Parceiros há sete filmes, desde Canções de Amor (2007), o diretor Christophe Honoré e a atriz Chiara Mastroianni compõem em Marcello Mio uma homenagem criativa e emocionada ao pai da atriz, Marcello Mastroianni (1924-1996). O enredo incorpora diversas questões reais da vida de sua filha, que sempre carregou o peso desta filiação - além de sua mãe ser ninguém menos do que Catherine Deneuve.
Deneuve entra amorosamente na história, em que se delineia uma crise na vida de Chiara, não só profissional como pessoal no nível mais profundo.
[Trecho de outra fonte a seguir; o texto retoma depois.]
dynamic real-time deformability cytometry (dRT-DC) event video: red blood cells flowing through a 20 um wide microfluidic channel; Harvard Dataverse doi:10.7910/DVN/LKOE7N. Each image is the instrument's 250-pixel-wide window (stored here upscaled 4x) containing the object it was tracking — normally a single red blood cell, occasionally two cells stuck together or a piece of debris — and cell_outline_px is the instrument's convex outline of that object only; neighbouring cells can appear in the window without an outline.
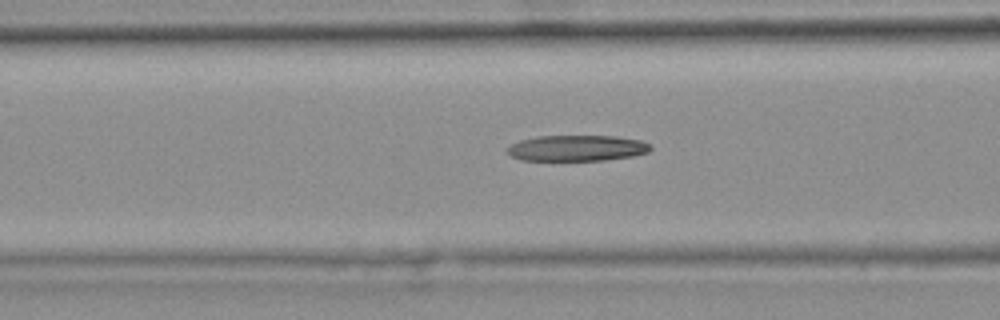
{"species": "common noctule bat (a hibernating species)", "species_latin": "Nyctalus noctula", "temperature_condition": "warm", "stored_images_in_passage": 46, "camera_frame_rate_fps": 3000, "um_per_image_px": 0.085, "animal": {"sex": "female", "body_mass_g": 25.1}, "frame": {"image": 1, "passage_image": 20, "time_ms": 6.333, "image_size_px": [1000, 320], "cell_outline_px": [[652, 148], [648, 152], [632, 156], [604, 160], [520, 160], [512, 156], [508, 152], [508, 148], [512, 144], [520, 140], [536, 136], [616, 136], [640, 140], [648, 144]], "centroid_in_image_um": [49.04, 12.58], "position_along_channel_um": 117.6, "area_um2": 21.44}, "authors_computed_cell_mechanics": {"area_um2": 22.5709, "velocity_mm_per_s": 3.7705, "shape_relaxation_time_tau1_ms": null, "shape_relaxation_time_tau2_ms": 4.8275, "deformation_change_tau1": null, "deformation_change_tau2": 0.1739}}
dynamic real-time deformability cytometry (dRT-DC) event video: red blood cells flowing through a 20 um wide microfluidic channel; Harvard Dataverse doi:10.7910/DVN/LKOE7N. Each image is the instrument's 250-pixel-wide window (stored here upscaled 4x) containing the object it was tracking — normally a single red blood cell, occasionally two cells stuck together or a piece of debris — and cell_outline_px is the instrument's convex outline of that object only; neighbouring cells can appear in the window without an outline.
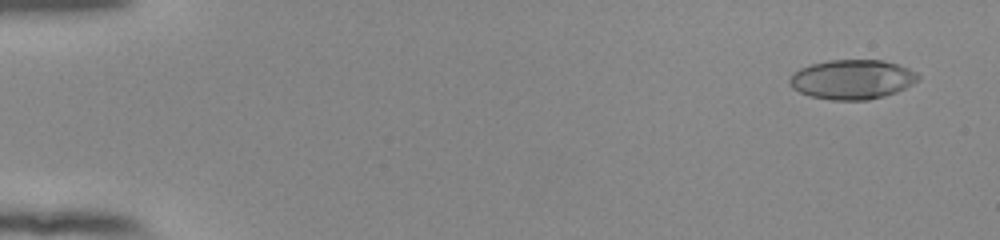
{"species": "human", "species_latin": "Homo sapiens", "temperature_condition": "room temperature", "stored_images_in_passage": 55, "camera_frame_rate_fps": 3000, "um_per_image_px": 0.085, "donor": {"sex": "female"}, "frame": {"image": 1, "passage_image": 4, "time_ms": 1.0, "image_size_px": [1000, 240], "cell_outline_px": [[920, 80], [896, 92], [884, 96], [868, 100], [832, 100], [808, 96], [792, 88], [788, 84], [788, 80], [792, 72], [800, 68], [812, 64], [828, 60], [884, 60], [908, 68], [916, 72], [920, 76]], "centroid_in_image_um": [72.41, 6.75], "position_along_channel_um": 12.6, "area_um2": 29.82}}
Isso a leva a assumir a identidade de seu pai, prendendo os cabelos, colando no rosto um bigode, vestindo-se como homem e falando italiano.
Essa transformação produz um choque à sua volta, começando pela mãe e também por outros atores e diretores com diferentes pesos na vida de Chiara, como seu ex- Melvil Poupaud, Nicole Garcia (diretora com quem ela está preparando um filme), outro ex-, o ator Benjamin Biolay, e Fabrice Luchini (seu colega no projeto com Nicole e que se torna uma espécie de anjo protetor, sempre pronto a entrar em ação quando Chiara perde o rumo).
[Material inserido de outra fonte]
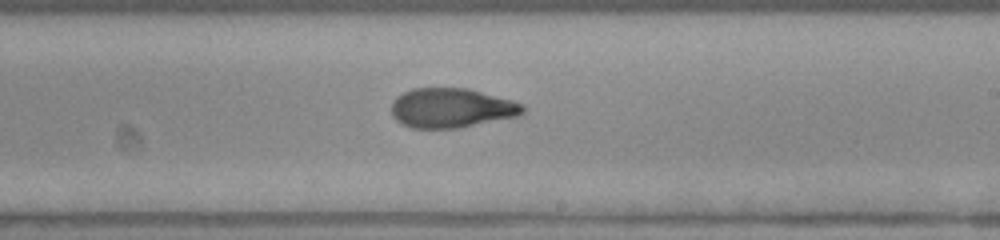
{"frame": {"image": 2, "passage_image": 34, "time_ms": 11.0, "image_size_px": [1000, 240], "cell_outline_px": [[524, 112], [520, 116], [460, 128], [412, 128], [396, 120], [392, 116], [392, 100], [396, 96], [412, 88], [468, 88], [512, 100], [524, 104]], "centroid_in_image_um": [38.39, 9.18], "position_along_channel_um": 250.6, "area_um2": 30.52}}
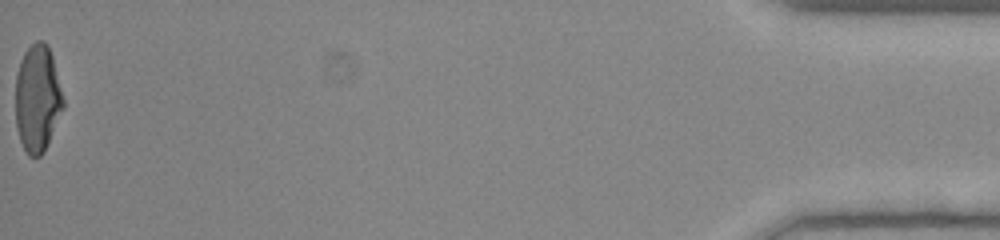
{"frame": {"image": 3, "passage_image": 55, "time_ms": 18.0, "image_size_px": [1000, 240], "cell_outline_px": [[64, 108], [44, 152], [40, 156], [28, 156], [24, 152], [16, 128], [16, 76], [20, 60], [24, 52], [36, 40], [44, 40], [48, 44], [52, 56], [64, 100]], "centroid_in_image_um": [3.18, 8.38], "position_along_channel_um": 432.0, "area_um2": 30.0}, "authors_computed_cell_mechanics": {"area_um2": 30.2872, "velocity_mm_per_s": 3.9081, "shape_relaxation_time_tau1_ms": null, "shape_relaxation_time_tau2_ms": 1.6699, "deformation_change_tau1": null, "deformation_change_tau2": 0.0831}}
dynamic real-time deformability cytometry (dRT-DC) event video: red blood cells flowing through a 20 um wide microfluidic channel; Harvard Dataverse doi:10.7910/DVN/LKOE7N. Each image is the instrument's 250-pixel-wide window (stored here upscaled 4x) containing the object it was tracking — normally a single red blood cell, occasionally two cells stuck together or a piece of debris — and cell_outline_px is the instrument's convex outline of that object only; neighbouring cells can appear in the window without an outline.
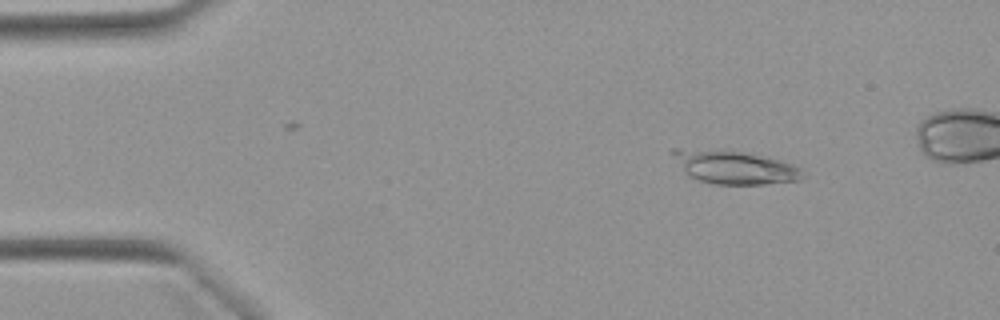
{"species": "Egyptian fruit bat (a non-hibernating species)", "species_latin": "Rousettus aegyptiacus", "temperature_condition": "warm", "stored_images_in_passage": 44, "camera_frame_rate_fps": 3000, "um_per_image_px": 0.085, "animal": {"sex": "female"}, "frame": {"image": 1, "passage_image": 2, "time_ms": 0.333, "image_size_px": [1000, 320], "cell_outline_px": [[804, 176], [800, 180], [764, 184], [712, 184], [688, 176], [672, 152], [672, 148], [676, 148], [744, 152], [792, 164], [800, 168]], "centroid_in_image_um": [62.45, 14.23], "position_along_channel_um": 22.5, "area_um2": 24.45}}
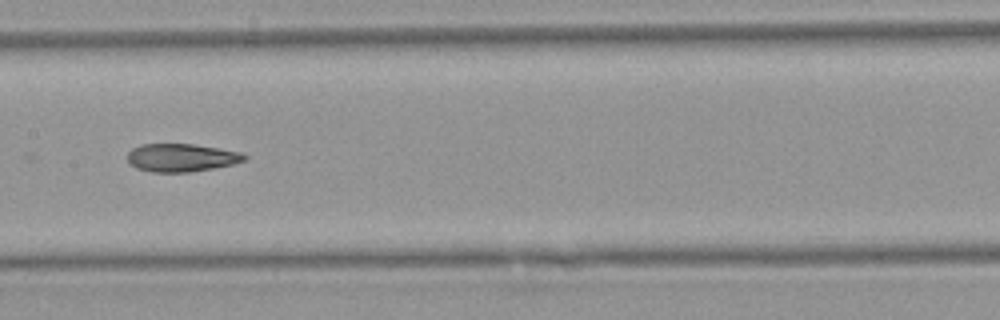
{"frame": {"image": 2, "passage_image": 21, "time_ms": 6.667, "image_size_px": [1000, 320], "cell_outline_px": [[248, 156], [244, 160], [232, 164], [212, 168], [188, 172], [152, 172], [136, 168], [128, 160], [128, 152], [132, 148], [140, 144], [192, 144], [220, 148], [244, 152]], "centroid_in_image_um": [15.43, 13.39], "position_along_channel_um": 192.0, "area_um2": 19.07}}
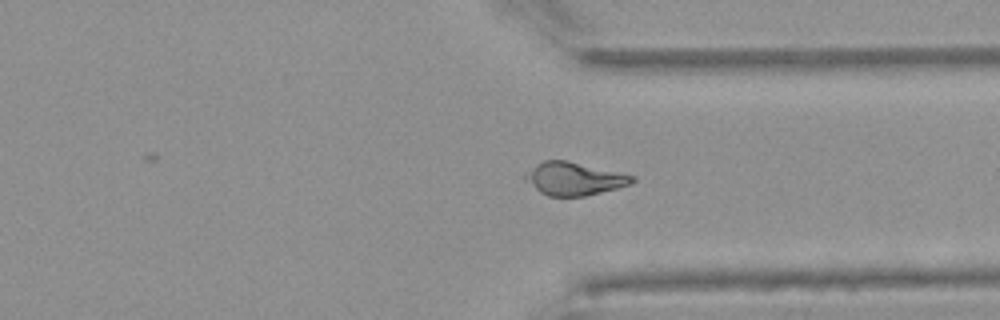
{"frame": {"image": 3, "passage_image": 34, "time_ms": 11.0, "image_size_px": [1000, 320], "cell_outline_px": [[636, 180], [628, 184], [616, 188], [584, 196], [548, 196], [540, 192], [524, 180], [520, 176], [536, 164], [544, 160], [568, 160], [636, 176]], "centroid_in_image_um": [48.74, 15.17], "position_along_channel_um": 362.7, "area_um2": 20.58}}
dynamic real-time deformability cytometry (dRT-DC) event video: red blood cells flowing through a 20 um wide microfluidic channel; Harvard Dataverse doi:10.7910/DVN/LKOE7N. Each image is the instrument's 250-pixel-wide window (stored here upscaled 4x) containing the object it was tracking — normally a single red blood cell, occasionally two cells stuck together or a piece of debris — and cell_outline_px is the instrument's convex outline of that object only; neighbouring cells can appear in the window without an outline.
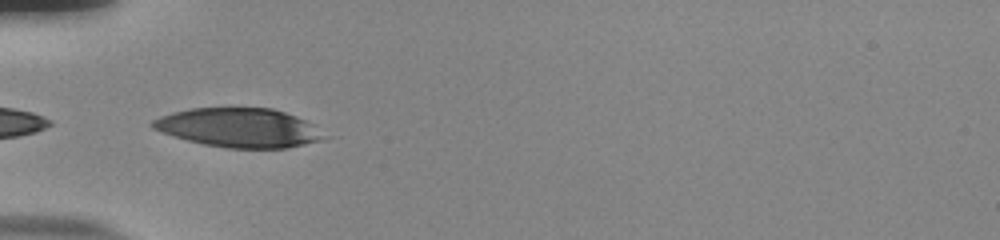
{"species": "human", "species_latin": "Homo sapiens", "temperature_condition": "room temperature", "stored_images_in_passage": 34, "camera_frame_rate_fps": 3000, "um_per_image_px": 0.085, "donor": {"sex": "male"}, "frame": {"image": 1, "passage_image": 1, "time_ms": 0.0, "image_size_px": [1000, 240], "cell_outline_px": [[332, 136], [324, 140], [288, 148], [228, 148], [204, 144], [188, 140], [160, 132], [152, 128], [148, 124], [152, 120], [160, 116], [172, 112], [192, 108], [272, 108], [296, 116], [312, 124]], "centroid_in_image_um": [20.35, 10.86], "position_along_channel_um": 64.6, "area_um2": 39.36}}
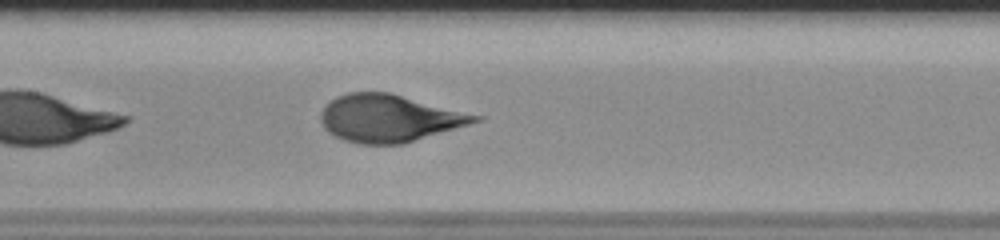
{"frame": {"image": 2, "passage_image": 10, "time_ms": 3.0, "image_size_px": [1000, 240], "cell_outline_px": [[484, 120], [404, 144], [360, 144], [344, 140], [328, 132], [324, 128], [320, 120], [320, 112], [336, 96], [348, 92], [392, 92], [484, 116]], "centroid_in_image_um": [33.13, 10.04], "position_along_channel_um": 174.3, "area_um2": 43.0}}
Mas o enredo se nutre também de uma bem-vinda poesia, colhida de cenas dos filmes do próprio Marcello, como A Doce Vida e As Noites Brancas, retrabalhadas num outro registro - introduzindo personagens como um cachorro e um soldado inglês, Colin (Hugh Skinner). Este entrelaçamento com o fio condutor da história é que a faz crescer, com camadas de humor, ternura mas também de uma indefinível melancolia. Afinal, todos temos imensas saudades de Marcello Mastroianni, que neste ano tem comemorado em todo o mundo seu centenário de nascimento.
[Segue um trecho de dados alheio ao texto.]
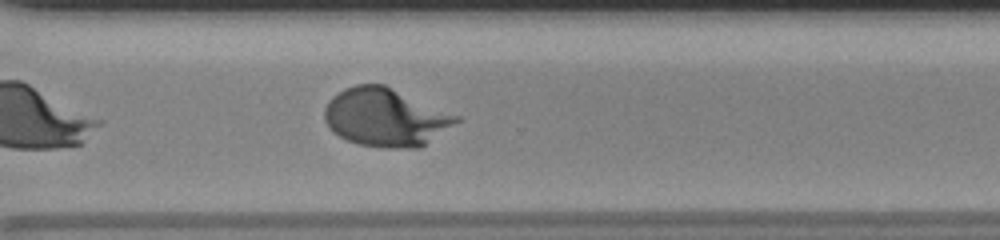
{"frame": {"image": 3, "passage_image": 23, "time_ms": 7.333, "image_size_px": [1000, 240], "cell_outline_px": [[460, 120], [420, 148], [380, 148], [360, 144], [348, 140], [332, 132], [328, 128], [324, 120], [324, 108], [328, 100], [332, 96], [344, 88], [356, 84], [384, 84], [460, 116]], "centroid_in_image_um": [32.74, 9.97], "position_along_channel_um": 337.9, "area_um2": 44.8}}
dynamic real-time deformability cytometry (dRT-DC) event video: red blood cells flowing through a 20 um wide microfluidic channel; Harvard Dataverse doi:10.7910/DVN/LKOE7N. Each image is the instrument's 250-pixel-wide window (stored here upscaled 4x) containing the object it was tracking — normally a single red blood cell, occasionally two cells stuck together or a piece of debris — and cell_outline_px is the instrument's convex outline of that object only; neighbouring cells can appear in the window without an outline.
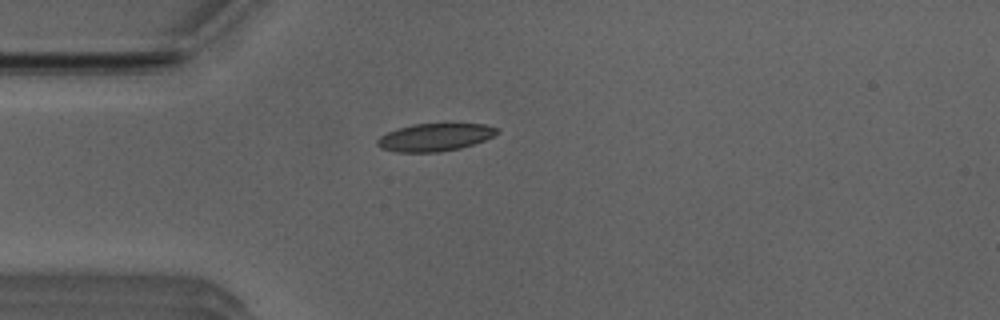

Marcello Mio é, afinal, o Marcello da filha Chiara, um pedaço incontornável de sua identidade, pela mesma profissão e até pela semelhança física - Chiara tem nitidamente os olhos do pai, embora impregnada de uma outra personalidade como atriz, que não a vincula nem a ele, nem à sua mãe. Mais do que tudo, parece ser isso o que este filme procura afirmar. Aos 52 anos, Chiara declara que já é mais do que tempo de que a olhem por ela mesma.